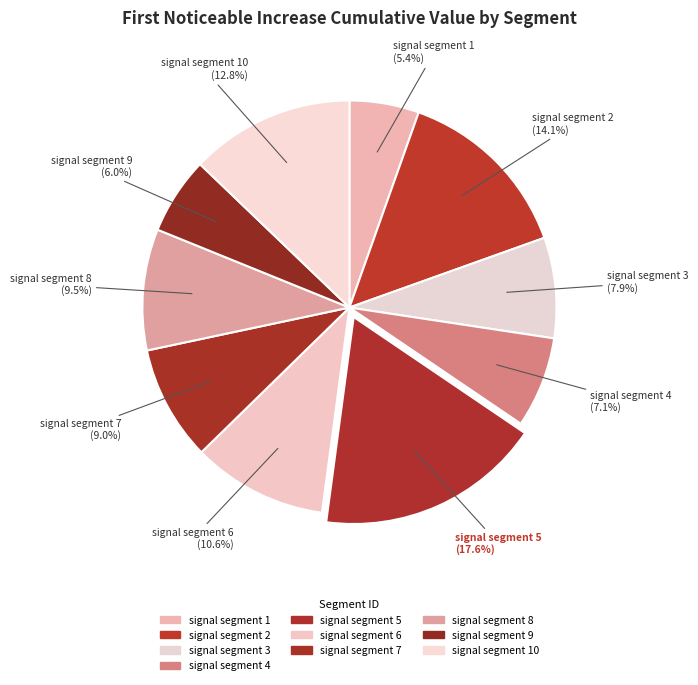

Count the number of slices in the pie.

10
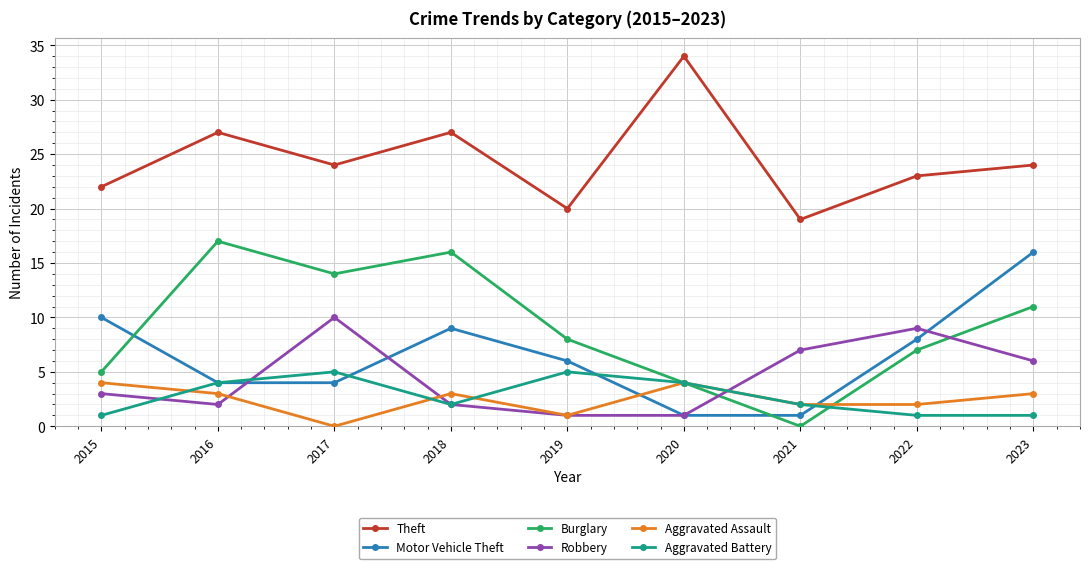

Where does the Burglary series first go above 8?

2016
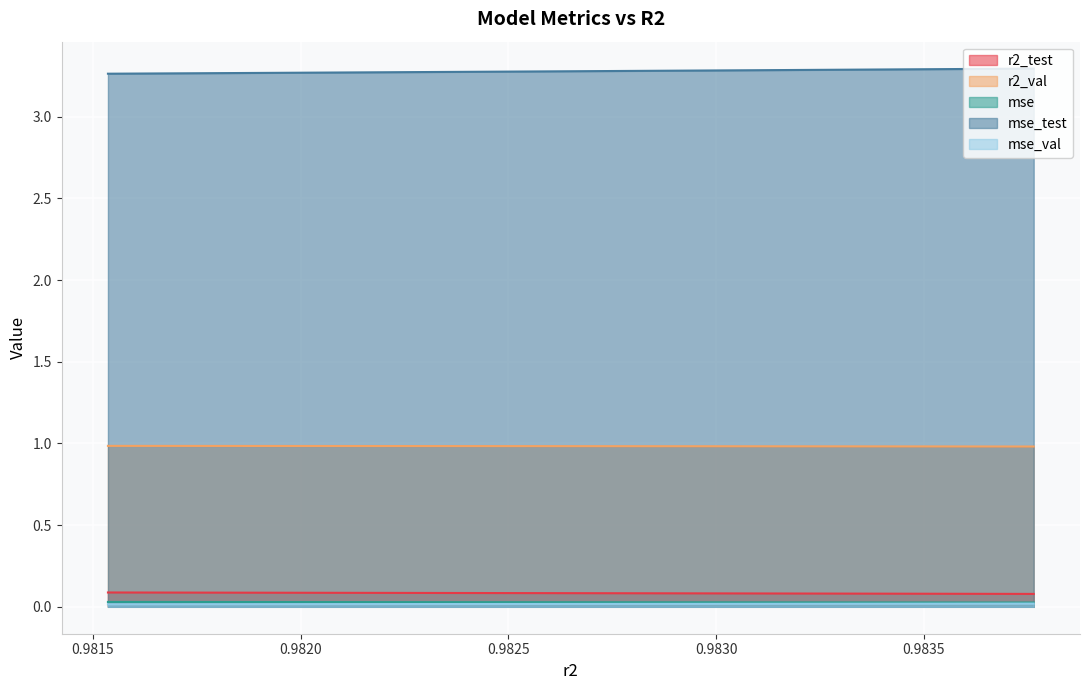

How many distinct data groups are displayed?

5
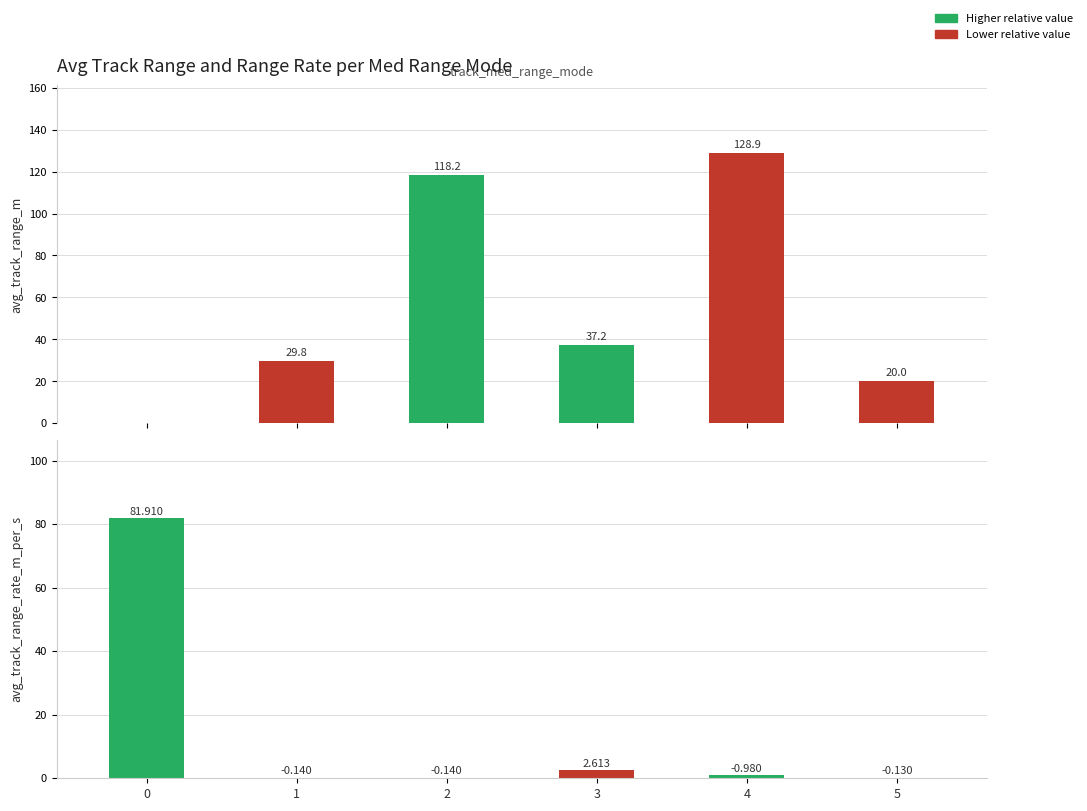

How many data points does each series have?

6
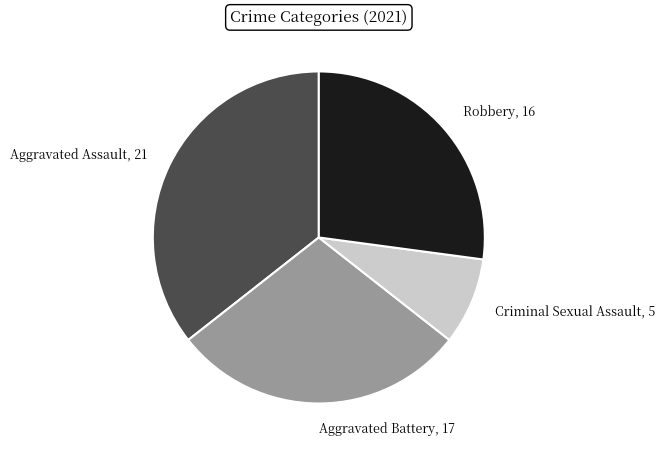

Count the number of slices in the pie.

4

◆ EXERCISE REQUIREMENTS
Could you reproduce word for word the part of the listing that opens with the line containing "How many data points does each series have?" and closes at the end of the listing, including both ends but omitting the pictures?

◆ FINAL ANSWER
How many data points does each series have?

6

Count the number of slices in the pie.

4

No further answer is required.